A Nickelodeon-style kid game gets our attention. Two ten-ish fans sprint from one end of the court, race to a pair of basketball shorts on the floor and pull them on over their own pants. Then they each run to a basketball tank top and pull it on over their own shirt. Then they run to a pair of basketball shoes so big they can step into them with their own shoes. Then they run to pick up their basketball. Then wearing that big saggy basketball uniform they reverse direction and clomp in those giant shoes back down the court and shoot a basket. The end. A generous ovation and they feel famous now. They have a feeling of belonging. It reminded me of sack races at the country fair. Part obstacle course, part cosplay with thousands of people cheering them on. 

The afternoon was an exhilarating communion. I have a dark closet in my head filled with negative assumptions from doom scrolling. The Ducks game is an affirmation of faith in my community — all ages, all races, all genders sitting side-by-side sharing a common interest. My lizard brain is soothed.
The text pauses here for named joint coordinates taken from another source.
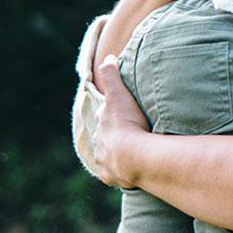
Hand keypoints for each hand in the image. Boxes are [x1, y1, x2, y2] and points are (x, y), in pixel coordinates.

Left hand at [86, 53, 151, 187]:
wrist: (134, 156)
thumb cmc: (129, 124)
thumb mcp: (119, 94)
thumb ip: (112, 75)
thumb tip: (107, 56)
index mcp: (102, 121)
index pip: (105, 114)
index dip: (112, 112)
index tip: (122, 112)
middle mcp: (99, 141)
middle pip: (105, 136)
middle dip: (113, 135)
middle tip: (129, 134)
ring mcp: (103, 160)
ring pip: (108, 155)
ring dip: (117, 154)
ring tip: (131, 154)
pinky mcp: (110, 176)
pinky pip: (114, 173)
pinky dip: (120, 171)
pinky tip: (129, 170)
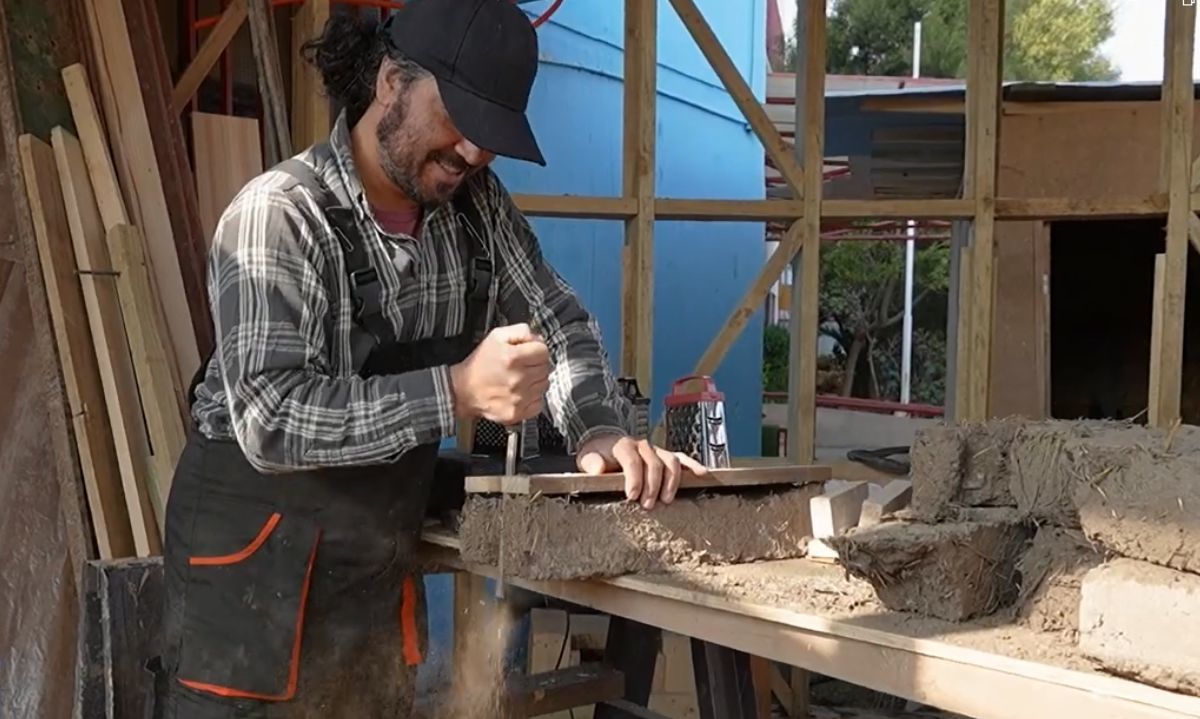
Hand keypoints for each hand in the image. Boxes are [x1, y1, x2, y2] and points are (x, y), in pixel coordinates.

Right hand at [449, 323, 549, 423]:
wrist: (462, 390)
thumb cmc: (479, 365)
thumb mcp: (496, 337)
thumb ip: (520, 331)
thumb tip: (538, 338)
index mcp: (512, 358)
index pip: (543, 351)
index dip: (537, 349)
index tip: (530, 352)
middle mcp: (517, 379)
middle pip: (546, 368)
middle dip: (536, 364)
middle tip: (523, 365)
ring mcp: (518, 398)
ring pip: (544, 385)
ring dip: (536, 381)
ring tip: (521, 379)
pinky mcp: (517, 412)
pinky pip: (539, 403)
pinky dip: (533, 398)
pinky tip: (521, 393)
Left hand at [576, 434, 707, 509]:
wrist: (605, 443)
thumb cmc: (597, 455)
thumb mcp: (587, 458)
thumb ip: (592, 463)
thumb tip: (599, 469)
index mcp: (623, 445)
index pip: (632, 460)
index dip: (634, 478)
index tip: (632, 496)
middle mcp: (642, 445)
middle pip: (654, 463)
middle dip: (653, 485)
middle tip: (648, 505)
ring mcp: (656, 450)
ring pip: (671, 461)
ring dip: (671, 482)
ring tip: (667, 500)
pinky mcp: (664, 456)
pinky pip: (681, 458)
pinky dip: (692, 465)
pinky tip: (701, 474)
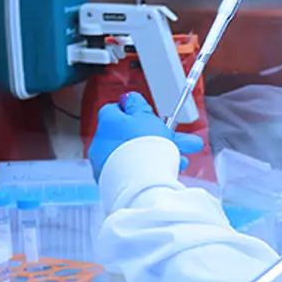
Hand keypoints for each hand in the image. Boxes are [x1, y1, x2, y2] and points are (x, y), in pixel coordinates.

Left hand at [88, 92, 204, 179]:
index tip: (147, 114)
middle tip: (178, 139)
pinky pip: (132, 171)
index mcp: (108, 123)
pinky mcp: (112, 182)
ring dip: (157, 154)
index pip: (115, 110)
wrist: (140, 183)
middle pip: (131, 135)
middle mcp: (101, 143)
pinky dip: (147, 169)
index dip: (133, 111)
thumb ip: (138, 105)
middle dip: (157, 136)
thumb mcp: (146, 117)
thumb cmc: (143, 147)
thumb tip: (129, 99)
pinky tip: (167, 171)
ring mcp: (105, 164)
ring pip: (135, 154)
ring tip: (180, 160)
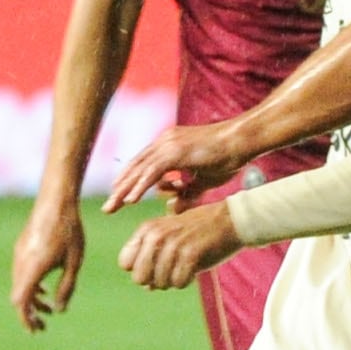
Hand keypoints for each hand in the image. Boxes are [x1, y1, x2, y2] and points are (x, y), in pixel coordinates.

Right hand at [10, 188, 86, 331]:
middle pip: (18, 297)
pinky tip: (42, 289)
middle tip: (42, 327)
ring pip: (19, 285)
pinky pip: (20, 274)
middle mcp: (21, 263)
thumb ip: (66, 288)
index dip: (26, 319)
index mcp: (33, 268)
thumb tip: (60, 310)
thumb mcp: (74, 262)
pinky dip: (29, 287)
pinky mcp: (22, 247)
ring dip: (31, 300)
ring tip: (48, 309)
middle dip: (29, 314)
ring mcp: (19, 254)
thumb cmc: (69, 230)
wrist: (56, 200)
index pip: (21, 302)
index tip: (36, 330)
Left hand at [103, 119, 253, 209]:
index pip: (142, 165)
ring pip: (140, 170)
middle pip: (135, 167)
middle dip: (120, 189)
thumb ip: (186, 193)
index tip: (119, 199)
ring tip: (113, 207)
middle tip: (108, 209)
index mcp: (169, 145)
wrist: (242, 141)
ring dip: (125, 190)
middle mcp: (165, 142)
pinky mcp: (176, 151)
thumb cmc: (227, 157)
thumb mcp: (202, 181)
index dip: (129, 183)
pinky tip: (130, 200)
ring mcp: (169, 144)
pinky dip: (140, 186)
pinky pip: (153, 172)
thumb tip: (171, 207)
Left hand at [117, 196, 246, 291]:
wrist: (230, 220)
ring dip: (174, 280)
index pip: (125, 263)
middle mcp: (155, 235)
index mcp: (146, 230)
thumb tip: (146, 287)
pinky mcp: (190, 253)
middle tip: (172, 269)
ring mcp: (172, 244)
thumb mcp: (171, 240)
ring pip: (159, 283)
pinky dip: (187, 281)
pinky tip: (195, 268)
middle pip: (139, 278)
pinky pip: (178, 283)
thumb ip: (154, 261)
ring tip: (186, 266)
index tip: (158, 263)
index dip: (142, 269)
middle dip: (155, 280)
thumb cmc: (199, 232)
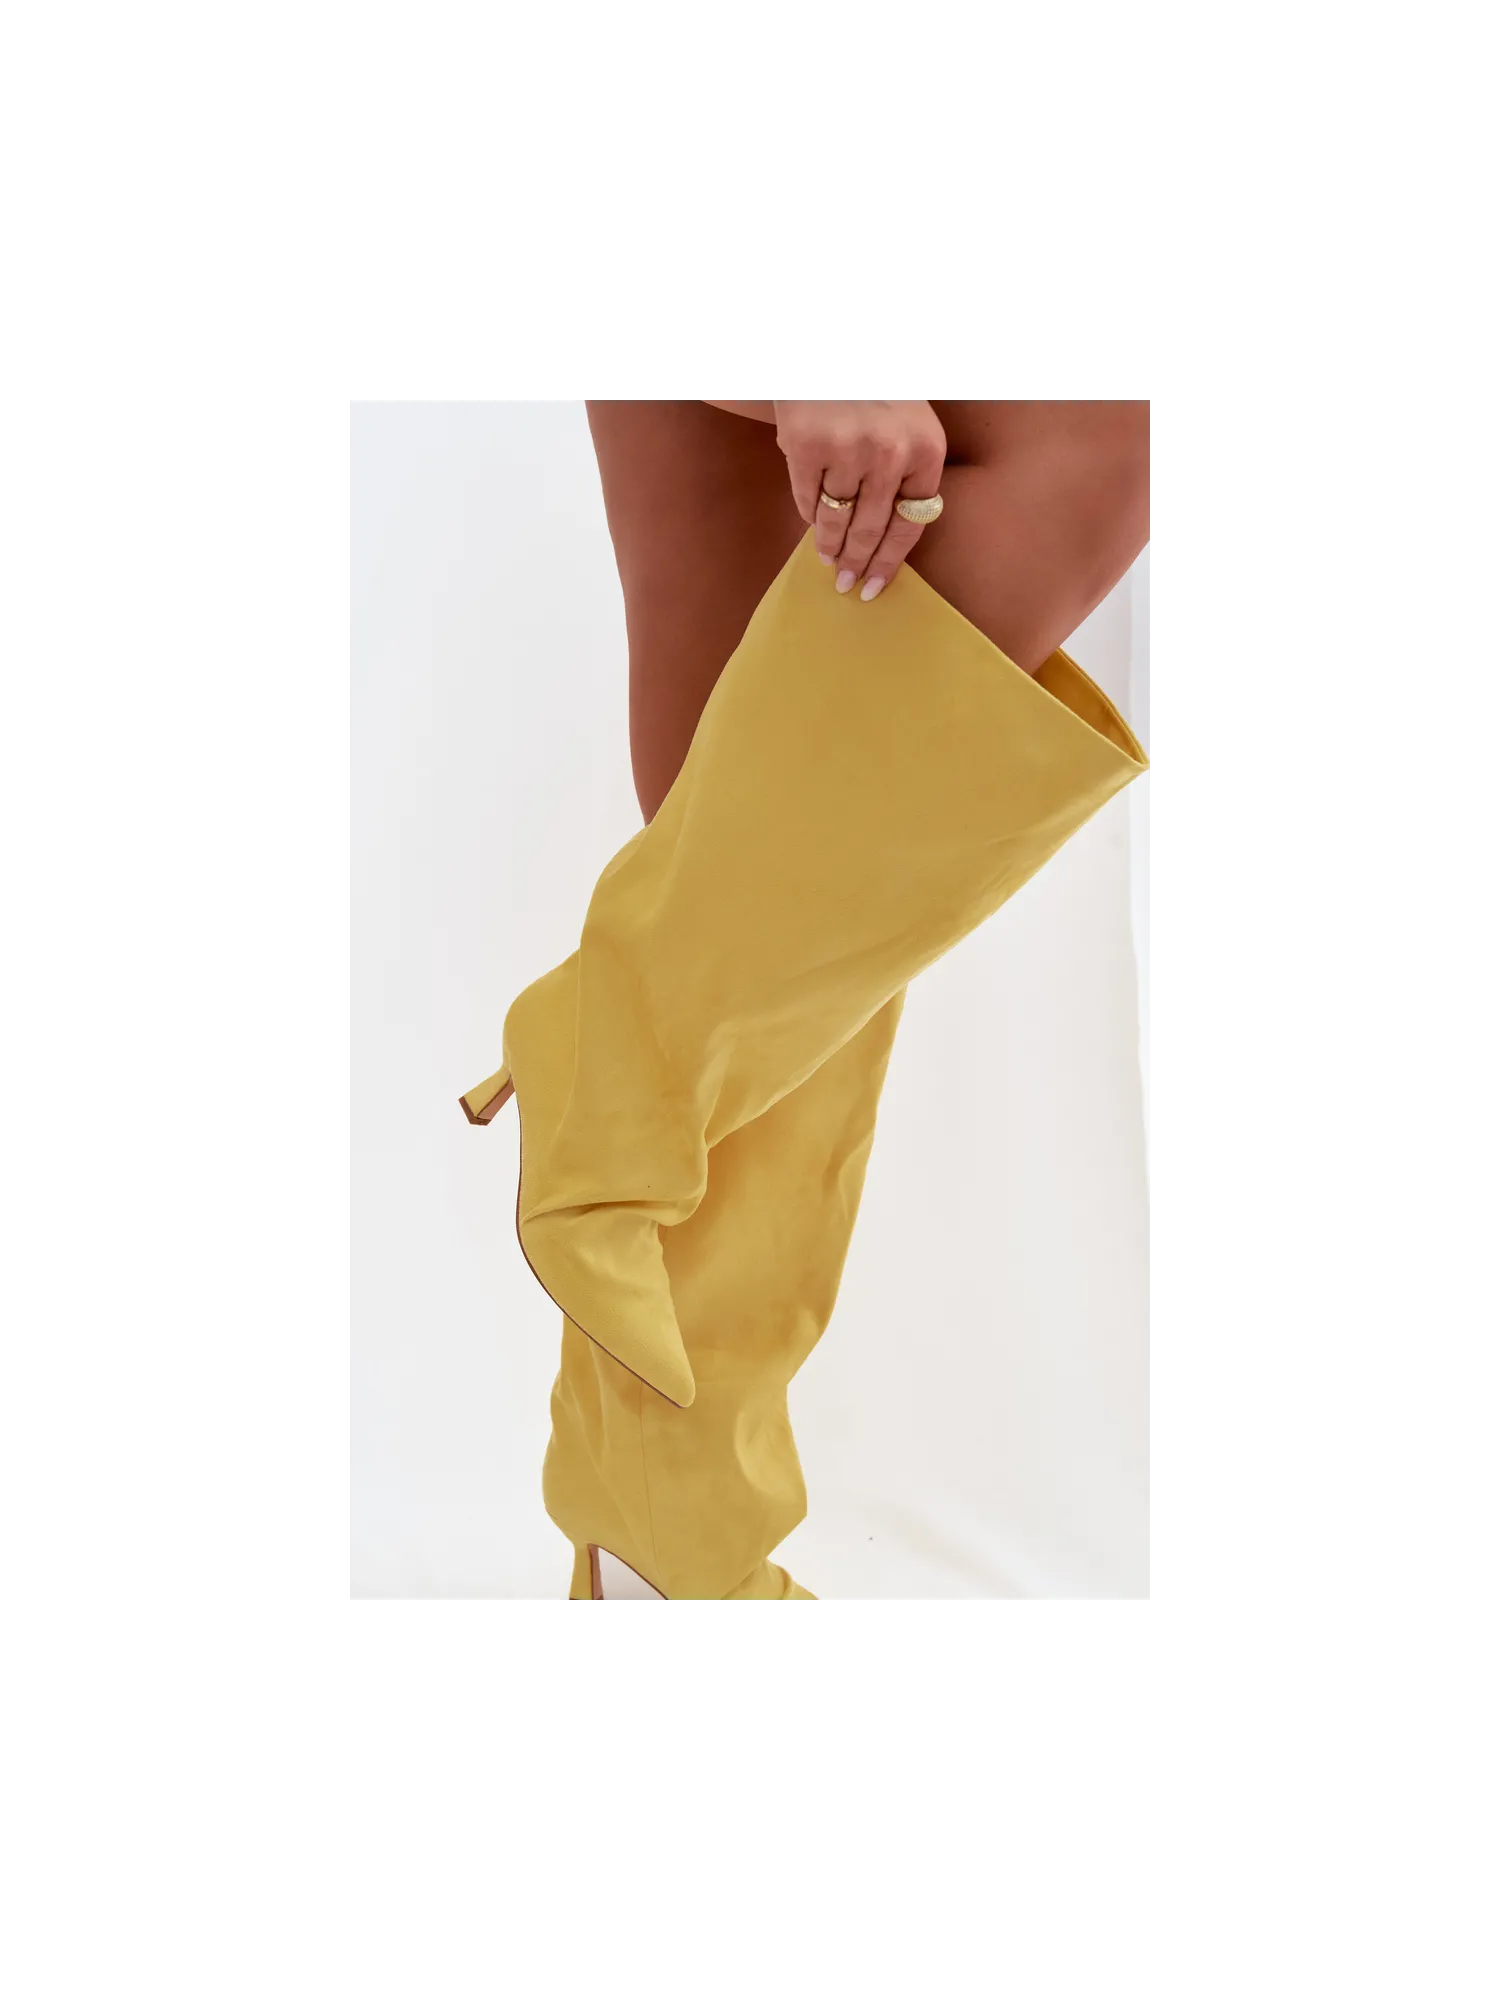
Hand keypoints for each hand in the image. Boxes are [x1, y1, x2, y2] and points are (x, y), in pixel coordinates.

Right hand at [773, 400, 946, 600]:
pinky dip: (809, 514)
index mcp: (926, 449)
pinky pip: (808, 500)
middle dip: (857, 562)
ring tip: (826, 559)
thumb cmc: (875, 393)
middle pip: (871, 529)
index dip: (889, 561)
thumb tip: (882, 545)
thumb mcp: (909, 427)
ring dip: (829, 545)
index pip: (911, 524)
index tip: (874, 586)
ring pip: (837, 519)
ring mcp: (848, 449)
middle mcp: (892, 452)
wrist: (831, 346)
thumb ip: (904, 478)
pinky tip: (813, 521)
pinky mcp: (809, 446)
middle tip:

Of course, I can witness the same kind of unity watching sports on TV, but this is personal. I feel it with my own body surrounded by real people collaborating to have a good experience together. We’re not seeing each other on a screen. We are not anonymous. We are physically present, shoulder to shoulder. I see you. For a few hours on a Saturday afternoon we all choose to be in the same boat. We know just enough about each other to make it comfortable. Kindness and trust keep us safe. We signal our commitment with our behavior. Because being together is the goal. Let’s not lose sight of it.